Yarığın sesi belirmeden kayboldu. Kaybolmak eksilmek değil, bir dönüşsüzlük biçimiydi. Valkorun varlığını kısaltmadı. Kısalma kararsızlığı azaltırdı. Kararsız kalmak daha uzundu. Diltra sarkıntısı ince bir çizgi gibi sallandı. Sallanmak kabuk üretmiyordu. Üretilmeyen kabuk serinlik getirmedi. Serinlik kabuk isterdi. Kabuk yoktu.

TİTREKSİZ KABUKSAL UZANTI

Sabahın yerine konulamayacak bir vakitte, Mornathil’in yüzeyine benzeyen bir düzlük yayıldı. Yayılan doku kalın değildi. İnce kaldıkça Valkorun’un etrafına daha yakın bir sessizlik çöktü. Çöküş bir karar gibi olmadı. Kararsızlık da sayılmadı. O yüzden Valkorun dokunmamayı seçti. Seçmek kabuk doğurur, kabuk sıkışmayı zorunlu ederdi. Sıkışmak tanımsız kalmayı engellerdi. O yüzden tanım bırakmadı.

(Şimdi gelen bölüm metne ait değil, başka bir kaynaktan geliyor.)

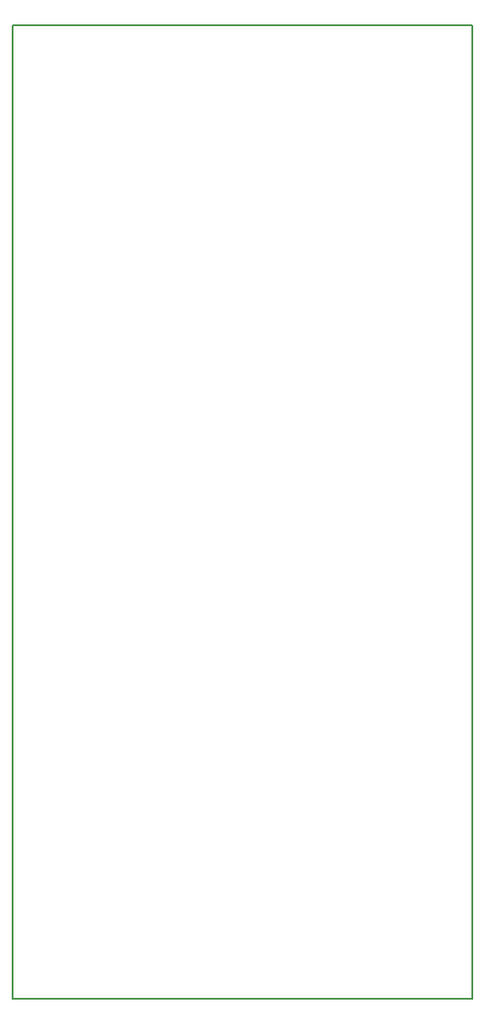
<source format=gbr>
G04 #@! TF.GenerationSoftware,KiCad,Pcbnew,5.0.2-bee76a0~70~ubuntu16.04.1*
G04 #@! TF.CreationDate,2020-12-04T16:37:09+01:00*
G04 #@! TF.ProjectId,STM32SCSISD,53544d33-3253-4435-9349-53442e6b6963,rev?*
G04 #@! TF.SameCoordinates,Original*
G04 #@! TF.FileFunction,Profile,NP*
%FSLAX46Y46*%
G04 Gerber Fmt 4.6, Leading zero omitted, Abs format (unit mm)*
G04 Created by KiCad (PCBNEW 5.0.2-bee76a0~70~ubuntu16.04.1) date fre  4 dec 2020 16:37:09*
%MOMM*%
%LPD*%
G01*
G04 APERTURE LIST*
%ADD10C,0.150000*%
G04 APERTURE END LIST*
D10*
X63500000Y-129540000D02*
X63500000Y-38100000D01*
X106680000Y-129540000D02*
X63500000Y-129540000D01*
X106680000Y-38100000D02*
X106680000Y-129540000D01*
X63500000Y-38100000D02*
X106680000Y-38100000D01*
M02*

</source>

Düzlüğün tam kenarında kısa bir yarıntı oluştu. Yarının dokusu pürüzsüz değildi. Yine de bir yön taşımıyordu. Valkorun yarıntıya bakmadı. Bakmak karardı. Karar kabuk yaratırdı. Yarının içinden süzülen bir serinlik kabuk bırakmadı. Kabuksuz kalmak çoğalmadı. Çoğalmamak eksilmek değildi. Eksilmeyen varlık sabit kalmadı. Sabit kalmak kabuk isterdi.

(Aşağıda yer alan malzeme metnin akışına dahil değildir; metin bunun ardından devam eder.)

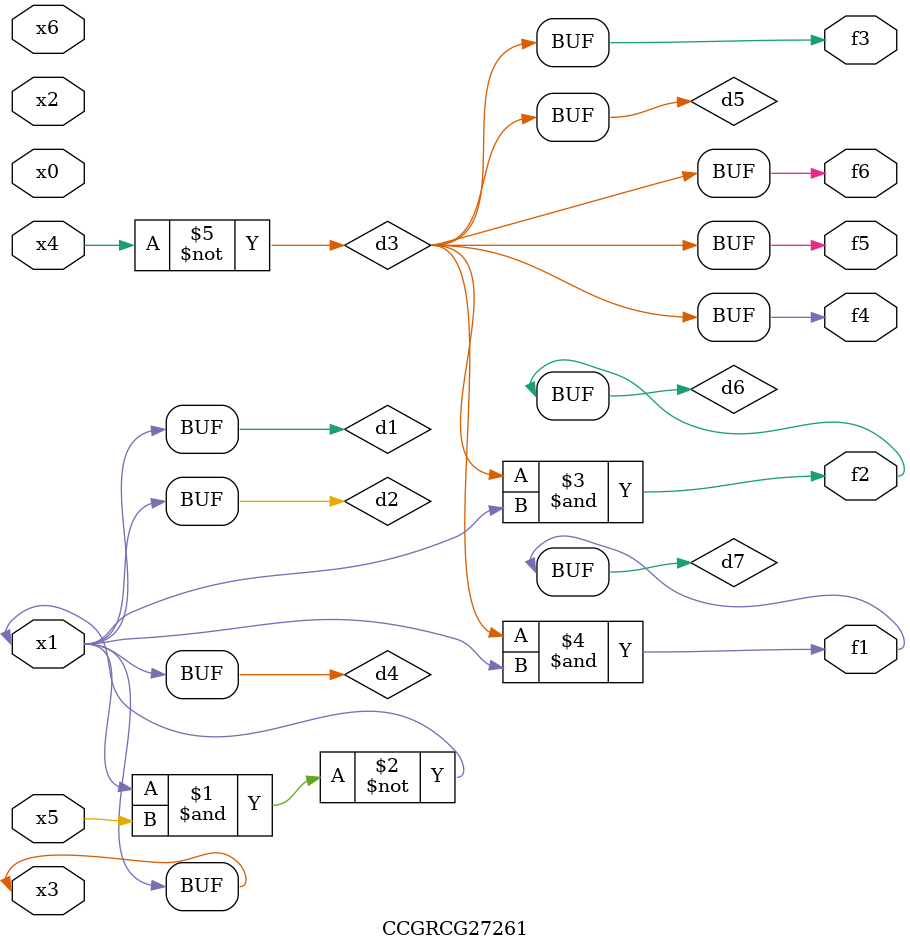
<source format=v>
module CCGRCG27261(
	input x0, x1, x2, x3, x4, x5, x6,
	output f1, f2, f3, f4, f5, f6
);

	wire d1, d2, d3, d4, d5, d6, d7;

	buf (d1, x1, x3);
	nand (d2, x1, x5);
	not (d3, x4);
	buf (d4, d1, d2);
	buf (d5, d3);
	and (d6, d3, d4);
	and (d7, d3, d4);
	assign f1 = d7;
	assign f2 = d6;
	assign f3 = d5;
	assign f4 = d5;
	assign f5 = d5;
	assign f6 = d5;
endmodule

</source>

SARKINTISIZ YIĞILMA SALINCI

Geceyle sabah arasında yaygın olmayan bir duraksama yayıldı. Duraksamanın sesi yoktu. Sessiz kalmak karar değildi. Valkorun sessizliğin kıyısında durdu. Durmak kabuk gerektirmezdi. Kabuk yoktu. O yüzden serinlik başlamadı. Serinlik olmayınca hafifleme de olmadı. Yalnızca incelmeyen bir bekleyiş yayıldı. Beklemek kararsızlığın başka biçimiydi.

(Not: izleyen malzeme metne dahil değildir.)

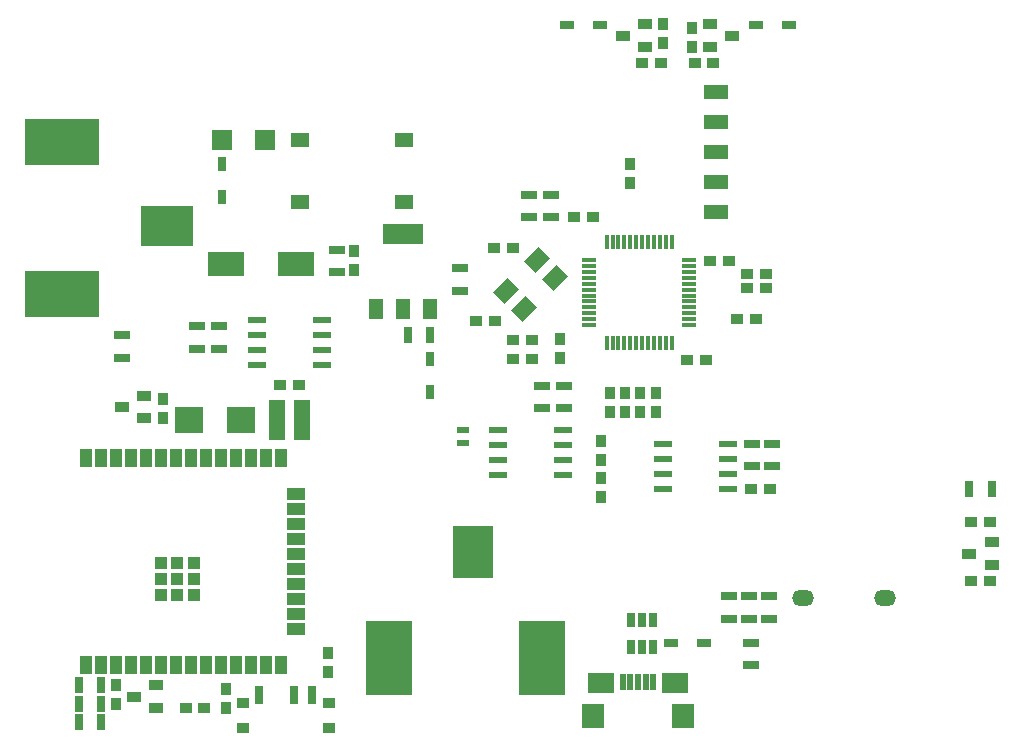
<source format=gtp>
G04*
G04 #@! TF.GenerationSoftware,Altium Limited,Altium Designer,22.2.1 (43)*
G04*
G04 Layer_Color=8421504*
%FSLAX25Y25*%
%MOIN*%
G70*
G04*
G04 #@! TF.SameCoordinates,4EB9BB6F-69CC-4AE6-9B36-E95FEA1B1F0F*
G04*
G04*
G04 #@! TF.FilePolarity,Positive*
G04*
G01*
G75*
%ADD21R,0.04194X0.03494*%
%ADD22R,0.04724X0.03543*%
%ADD23R,0.03150X0.05512*%
%ADD24O,0.07284X0.05315*%
%ADD25R,0.04528X0.02559*%
%ADD26R,0.03494X0.04194*%
%ADD27R,0.08268X0.04724*%
%ADD28R,0.06299X0.02362*%
%ADD29R,0.05512X0.03150*%
%ADD30R,0.02756X0.05118*%
%ADD31R,0.08661X0.06693*%
%ADD32R,0.01968X0.05709*%
%ADD33R,0.07480X0.07874*%
%ADD34R,0.04331X0.02362*%
%ADD35R,0.06693X0.06693*%
%ADD36R,0.02559X0.04528*%
%ADD37R,0.05118X0.06693*%
%ADD38R,0.13386X0.06693*%
%ADD39R,0.13386X0.17717*%
%ADD40R,0.15748X0.24803*%
%ADD41R,0.04331X0.03543*%
%ADD42R,0.03150X0.06299*%
%ADD43R,0.06299X0.03937*%
%ADD44R,0.03937X0.06299*%
%ADD45R,0.03937X0.03937*%
%ADD46R,0.03937X0.03937*%
%ADD47R,0.05512X0.13780*%
%ADD48R,0.09252X0.08740*%
%ADD49R,0.24803X0.15748*%
%ADD50R,0.17717X0.13386*%
G04:AMPARAMS|DCode=51|XSize=66.93mil|YSize=53.15mil|CornerRadius=0mil|HoleSize=0mil|Usage=FLASHONLY|Rotation=225.000|XOffset=0mil|YOffset=0mil|HoleType=Round|Shape=Rectangle|*
%AMROTATEDRECTD51*
4,1,4,0.00487,0.04245,0.04245,0.00487,-0.00487,-0.04245,-0.04245,-0.00487,0.00487,0.04245,0.0*
%
%ADD51ROTATEDRECTD51*%

%ADD52R,0.06496X0.05118*%
%ADD53R,0.01575X0.05118*%
%ADD54R,0.05118X0.01575*%
%ADD55R,0.12205X0.08268*%
D21*
X335827Y52756D02*
D03*
X329527D02*
D03*
X335827Y72244D02*
D03*
X329527D02*
D03*
X226241Y225394D02*
D03*
X219941D02*
D03*
X237361D02*
D03*
X243661D02*
D03*
X262599Y83465D02*
D03*
X256299D02*
D03*
X234842Y126378D02*
D03*
X241143D02*
D03*
X251575Y140157D02*
D03*
X257875D02*
D03*
X254924Y150456D02*
D03*
X261224D02*
D03*
Y155056D02*
D03*
X254924D02*
D03*
X242519Y159449D02*
D03*
X248819D02*
D03*
X183268Y126772D02*
D03*
X176968D02*
D03*
X183268Y133071D02*
D03*
X176969D02*
D03*
X67716Y10394D02*
D03*
X74016D02*
D03*
X105473Y118087D02*
D03*
X99173D02*
D03*
X170867Y139370D02*
D03*
X164567D02*
D03*
X176772Y163779D02*
D03*
X170472D02*
D03*
X203544Y174016D02*
D03*
X197244D02*
D03*
D22*
X328957Y61811D02*
D03*
X336398Y65551D02*
D03*
Y58071D02*
D03*
X220905Y230709D02*
D03*
X213465Y234449D02*
D03*
X220905Y238189D02*
D03*
X242519Y238189D02*
D03*
X249960Y234449D02*
D03*
X242519Y230709D02*
D03*
X50492Y14134D02*
D03*
X57933Y10394D02*
D03*
Y17874D02*
D03*
X46496Y110630D02*
D03*
X53937Y106890D02*
D03*
Y114370D02*
D03*
D23*
X336417Y83465D02*
D03*
X328937D02*
D03*
X149173Y134646D02*
D03*
X141693D02*
D03*
X39567Y5512D02*
D03*
X32087D02*
D03*
X39567Y11811D02*
D03*
X32087D02*
D03*
X39567Y18110D02*
D03*
X32087D02*
D03*
D24*
X300787Y46850D02*
D03*
X273623D02*
D03*
D25*
X205768Y237849D02*
D03*
X194744D02*
D03*
X257834D02*
D03*
X268858D02*
D03*
X240551Y32087D02*
D03*
X229528D02*
D03*
D26*
X226772Y231889D02*
D03*
Y238189D02*
D03*
X236614Y237009D02*
D03*
Y230709D02*
D03*
X206102Y87008D02*
D03*
Y80708D02*
D03*
Y93169D02*
D03*
Y99469D02*
D03*
X224410Y115354D02*
D03*
Y109054D02*
D03*
X219291Y115354D02*
D03*
Y109054D02*
D03*
X214173Y115354D02*
D03*
Y109054D02*
D03*
X209055Y115355D02*
D03*
Y109055D02*
D03*
X192520Y133268D02*
D03*
Y126968D02*
D03*
X124016Y156275D02*
D03*
Y162575D02*
D03*
X115236Y28741D02*
D03*
Y22441D02*
D03*
X81102Y16536D02*
D03*
Y10236D02*
D03*
X44528Y17874D02*
D03*
Y11574D02*
D03*
X60236Y113387D02*
D03*
Y107087D02*
D03*
X215945Y185236D02*
D03*
Y191536D02*
D03*
D27*
X244488Y175669D02*
D03*
Y185669D02*
D03*
Y195669D02*
D03*
Y205669D02*
D03*
Y215669D02*
D03*
D28*
X226969Y98465D02*
D03*
Y93465D02*
D03*
Y88465D02*
D03*
X248622Y83465D02*
D03*
Y88465D02*
D03*
Y93465D02*
D03*
Y98465D02*
D03*
X226969Y83465D02*
D03*
X171850Y103169D02*
D03*
Y98169D02*
D03*
Y93169D02*
D03*
X193504Y88169D02*
D03*
Y93169D02*
D03*
Y98169D02*
D03*
Y103169D02*
D03*
X171850Y88169D02*
D03*
X113150Y124606D02*
D03*
Y129606D02*
D03*
Y134606D02*
D03*
X91496Y139606D02*
D03*
Y129606D02*
D03*
Y124606D02*
D03*
X113150Y139606D02*
D03*
X91496Y134606D02*
D03*
D29*
X263189Y98425D02*
D03*
Y90945D02*
D03*
X256496Y98425D02*
D03*
Y90945D02*
D03*
X262206Y47638D02*
D03*
Y40157D02*
D03*
X255513Y47638D02*
D03*
Y40157D02*
D03*
X248820Y47638D02*
D03*
Y40157D02*
D03*
X256299Y32087D02*
D03*
Y24606D02*
D03*
X193701Y110235D02*
D03*
Y117716D02*
D03*
X186447Y110235D02*
D03*
Y117716D02*
D03*
X118110Y155685D02*
D03*
Y163165D02*
D03*
X78701Y130118D02*
D03*
Y137598D02*
D03*
X71653Y130118D02*
D03*
Y137598D02*
D03*
X46496Y127165D02*
D03*
Y134646D02*
D03*
X159055Y156890D02*
D03*
Y149409D02*
D03*
X182283Y181496D02*
D03*
Y174016D02*
D03*
X189370Y181496D02*
D03*
Y174016D02*
D03*
D30*
X219783Y30709D02*
D03*
X223524D02*
D03*
Y39764D02*
D03*
X216043D02*
D03*
Y30709D02*
D03*
X219783Y39764D02*
D03*
D31*
X230709Y18602D02*
D03*
X206299D02*
D03*
D32*
X223622Y19094D02*
D03*
X221063D02*
D03*
X215945D02*
D03*
X218504D02*
D03*
X213386D02*
D03*
D33*
X233465Y7697D02*
D03*
X203543D02*
D03*
D34*
X160236Y103150D02*
D03*
Y98819D02*
D03*
D35*
X94095Y199602D02*
D03*
X79921D02*
D03*
D36*
Y191732D02*
D03*
Y180709D02*
D03*
X149213Y126772D02*
D03*
Y115748D02*
D03*
D37*
X149173Y143283D02*
D03*
X131063D02*
D03*
X140118D02*
D03*
D38*
Y168480D02*
D03*
D39*
X163613Y62198D02*
D03*
D40*
X135660Y26961D02*
D03*
X186447D02*
D03*
D41*
X115433Y3740D02*
D03*
X86693D02*
D03*
X115433Y12008D02*
D03*
X86693D02*
D03*
D42*
X104016Y14764D02*
D03*
X92205D02*
D03*
X109921D02*
D03*
D43*
X104449Y61732D02*
D03*
Y81732D02*
D03*
Y76732D02*
D03*
Y71732D02*
D03*
Y66732D02*
D03*
Y56732D02*
D03*
Y51732D02*
D03*
Y46732D02*
D03*
Y41732D02*
D03*
Y36732D02*
D03*
D03*
D44*
X39528Y24803D02*
D03*
X44528D02*
D03*
X49528D02*
D03*
X54528D02*
D03*
X59528D02*
D03*
X64528D02*
D03*
X69528D02*
D03*
X74528D02*
D03*
X79528D02*
D03*
X84528D02*
D03*
X89528D02*
D03*
X94528D02*
D03*
X99528D02*
D03*
X39528Y93661D02*
D03*
X44528D02*
D03*
X49528D02*
D03*
X54528D02*
D03*
X59528D02*
D03*
X64528D02*
D03*
X69528D02*
D03*
X74528D02*
D03*
X79528D02*
D03*
X84528D02*
D03*
X89528D02*
D03*
X94528D02*
D03*
X99528D02*
D03*
X34528Y24803D02*
D03*
D03*
Y93661D02*
D03*
D45*
X59449Y47874D02*
D03*
Y53346D02*
D03*
X70394Y47874D02*
D03*
Y53346D02*
D03*
X59449Y58819D02*
D03*
X70394D02*
D03*
D46*
X64921Y47874D02*
D03*
Y53346D02*
D03*
Y58819D02*
D03*
D47*
X98189Y106276D02*
D03*
X106457D02*
D03*
D48*
X86221Y106275D02*
D03*
X69016D02*
D03*
D49*
X26378Y148228D02*
D03*
Y199016D02*
D03*
D50*
X61614Y171063D02*
D03*
D51*
X180589Y143362D02*
D03*
X184765Y159787D02*
D03*
X174465Y149487D02*
D03*
X190890Y153663D02*
D03*
D52*
X105866Y199602D02*
D03*
X140512D02*
D03*
Y179090D02*
D03*
X105866D02*
D03*
D53*
X229724Y132087D02*
D03*
X225787D02*
D03*
X223819D02*
D03*
X221850D02*
D03*
X219882D02*
D03*
X217913D02*
D03*
X215945D02*
D03*
X213976D02*
D03*
X212008D02*
D03*
X210039D02*
D03*
X208071D02*
D03*
X229724Y165551D02*
D03*
X227756D02*
D03*
X225787D02*
D03*
X223819D02*
D03*
X221850D02*
D03*
X219882D02*
D03*
X217913D02*
D03*
X215945D02*
D03*
X213976D02*
D03*
X212008D02*
D03*
X208071D02*
D03*
X227756Y132087D02*
D03*
X210039Y165551D02*
D03*
D54*
X202165Y137992D02*
D03*
Y139961D02*
D03*
Y141929D02*
D03*
Y143898D02*
D03*
Y147835D02*
D03*
Y149803D02*
D03*
Y151772D02*
D03*
Y153740D02*
D03*
Y155709D02*
D03*
Y157677D02*
D03*
Y159646D02*
D03*
D03*
X235630Y137992D02*
D03*
Y139961D02*
D03*
Y141929D02*
D03*
Y143898D02*
D03*
Y145866D02*
D03*
Y147835D02*
D03*
Y149803D02*
D03*
Y151772D02*
D03*
Y153740D02*
D03*
Y155709D02*
D03*
Y159646D02*
D03*
X202165Y145866D02*
D03*
X235630Y157677D02*
D03*
D55*
X81063Y158244D02*
D03*
X104685D02*
D03*
M02*

</source>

Sarkıntı geri dönmedi. Dönmek kabuk sayılırdı. Kabuk yoktu. Valkorun kımıldamadan kaldı. Kalmak eksilmek değildi. Eksilmeyen doku çoğalmadı. Çoğalmayan varlık kabuk bırakmazdı. Kabuksuz kalmak serinliği taşımıyordu. Taşınmayan serinlik karar gerektirmezdi. Kararsızlık bitmek gibi değildi. Bitiş kabuk isterdi. Kabuk yoktu.

Suat Karaca
Editör

Suat Karaca

Dijital ortamda özgün ve bilgilendirici içerikler üretiyorum. Etkili yazı diliyle okuyucunun ilgisini çekmeyi, bilgi aktarmayı ve etkileşim sağlamayı önemsiyorum. Güncel konuları yakından takip ederek içerik stratejimi geliştiriyor, dijital dünyada aktif ve üretken bir rol üstleniyorum.

Yorumlar (0)

Henüz yorum yapılmamış. İlk yorumu siz yapın!